What the task asks: Omitting all pictures, retype the entries below exactly as given.
Given information: Begin
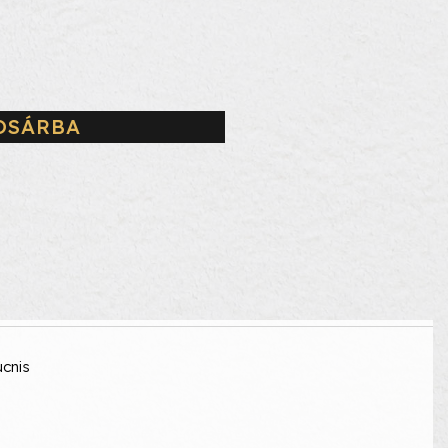
OSÁRBA
ucnis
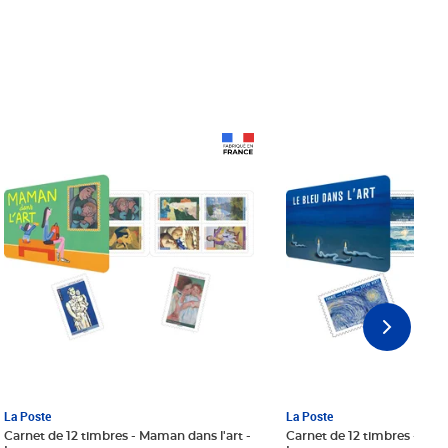
Prix 18,24€ Net
Prix 18,24€ Net
La Poste
La Poste
Carnet de 12 timbres - Maman dans l'art -
Carnet de 12 timbres - Le bl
Given information: End
Solution for this exercise:
OSÁRBA
ucnis
Prix 18,24€ Net
Prix 18,24€ Net
La Poste
La Poste
Carnet de 12 timbres - Maman dans l'art -
Carnet de 12 timbres - Le bl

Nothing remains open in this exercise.